**Task requirements:**
An exact copy of every entry is the required answer.

**Data for review:**
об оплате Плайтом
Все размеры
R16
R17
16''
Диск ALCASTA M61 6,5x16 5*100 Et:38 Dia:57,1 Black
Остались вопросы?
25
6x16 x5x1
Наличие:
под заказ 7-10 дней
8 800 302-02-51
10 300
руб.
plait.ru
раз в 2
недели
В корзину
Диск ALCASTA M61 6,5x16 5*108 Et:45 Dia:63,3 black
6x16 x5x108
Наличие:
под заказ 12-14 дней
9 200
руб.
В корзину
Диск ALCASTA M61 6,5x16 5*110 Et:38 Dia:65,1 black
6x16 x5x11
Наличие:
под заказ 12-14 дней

**Solution to the exercise:**
об оплате Плайтом
Все размеры
R16
R17
16''
Диск ALCASTA M61 6,5x16 5*100 Et:38 Dia:57,1 Black
Остались вопросы?
25
6x16 x5x1
Наличие:
под заказ 7-10 дней
8 800 302-02-51
10 300
руб.
plait.ru
раз в 2
недели
В корзину
Диск ALCASTA M61 6,5x16 5*108 Et:45 Dia:63,3 black
6x16 x5x108
Наличие:
под заказ 12-14 дней
9 200
руб.
В корзину
Диск ALCASTA M61 6,5x16 5*110 Et:38 Dia:65,1 black
6x16 x5x11
Наличие:
под заказ 12-14 дней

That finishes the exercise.